Si el entrar hasta aquel nudo de subterfugios se convirtió en una cuestión de orgullo de trotamundos, el salir de él era ya un acto de supervivencia. Como me había gastado el dinero que llevaba encima en libros sobre la historia de Túnez, no podía acogerme al socorrido método de los turistas de tomar el primer taxi de vuelta al hotel. Estaba obligado a regresar a pie y sin otra ayuda que un mapa improvisado, pues no me podía entender con los tunecinos de esa zona, que ni siquiera hablaban francés. Papel en mano y ayudado por la luna llena del Oriente, pude llegar a mi habitación una hora más tarde.

Luego mis colegas me comentaban que no era extraño el estar despiertos hasta las tres de la mañana, aunque hubiera que madrugar al día siguiente. En los centros laborales se trabajaba corrido de ocho de la mañana a hasta las tres de la tarde. Así que, gracias a Alá, a esa hora tan temprana de la tarde yo ya podía regresar a la ciudad y entregarme a mi vicio de explorador por cuenta propia en lo que media Túnez se entregaba en los brazos de Morfeo.

Así llegué a descubrir una Iglesia Rusa Ortodoxa en el centro de Túnez. Si bien me sorprendió verla, aun más me asombré cuando pude leer la tarja exterior escrita en ruso. ¡Este templo fue construido nada menos que en el 1956!; es decir, cuando la Unión Soviética estaba en su punto de caramelo e imperaba el ateísmo estalinista, los ortodoxos rusos se la ingeniaron para levantar este templo en plena meca del islamismo.

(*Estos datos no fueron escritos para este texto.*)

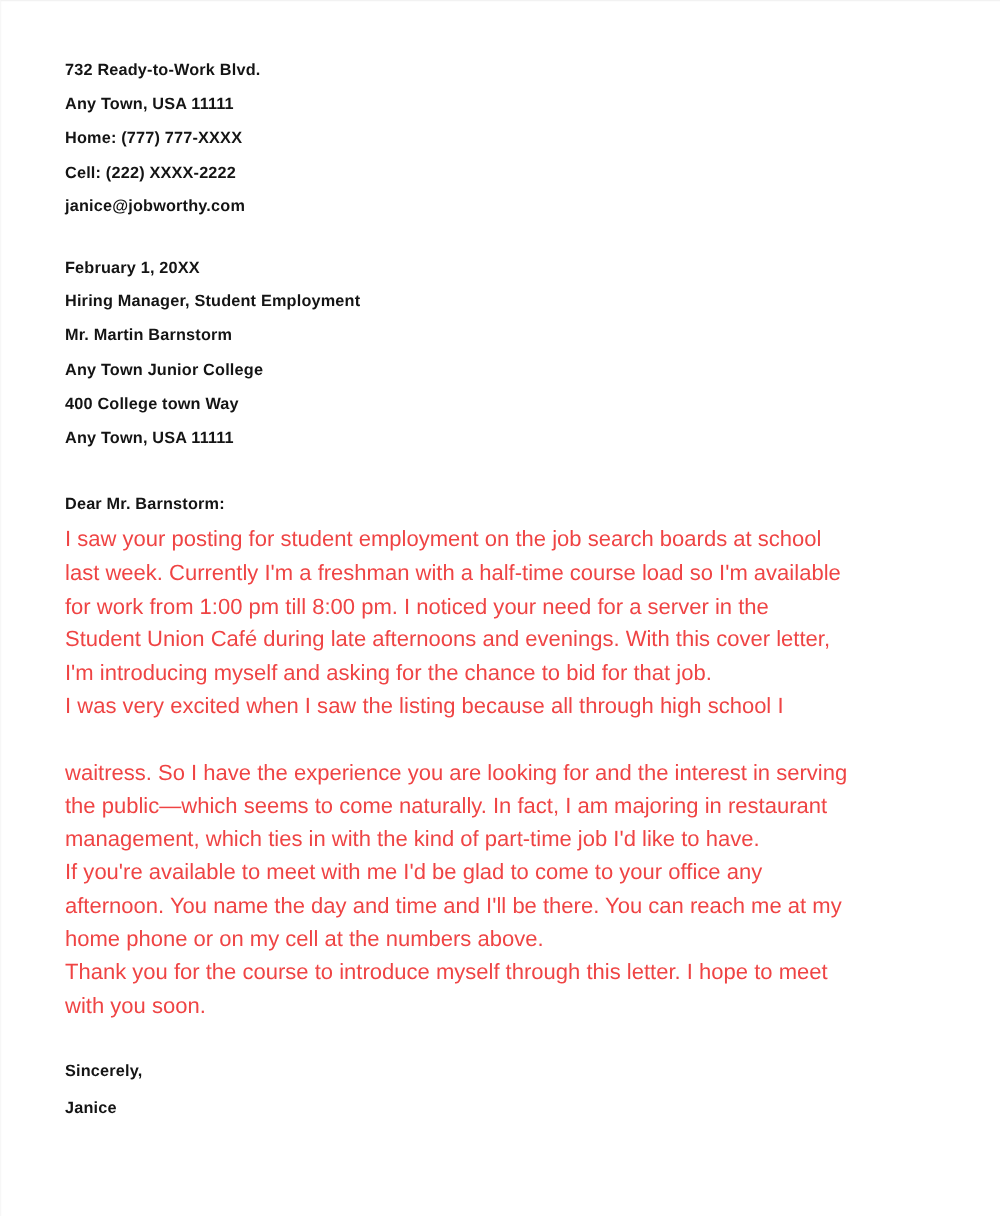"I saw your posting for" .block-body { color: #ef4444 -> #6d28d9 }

Poco a poco, se iban colocando las piezas para entender ese mosaico tunecino, donde lo ultramoderno complementa lo histórico y lo europeo colinda con lo islamista. Al final quedaba una urbe inquieta, misteriosa y cosmopolita, un Túnez fluctuante entre ese ramadán a la francesa, esperanzas de progreso con la nueva democracia* y los bazares nocturnos alumbrados por la Luna del Oriente.

* El 23 de octubre de 2011, el día de terminar este escrito, se efectuaban las primeras elecciones democráticas en la historia de Túnez.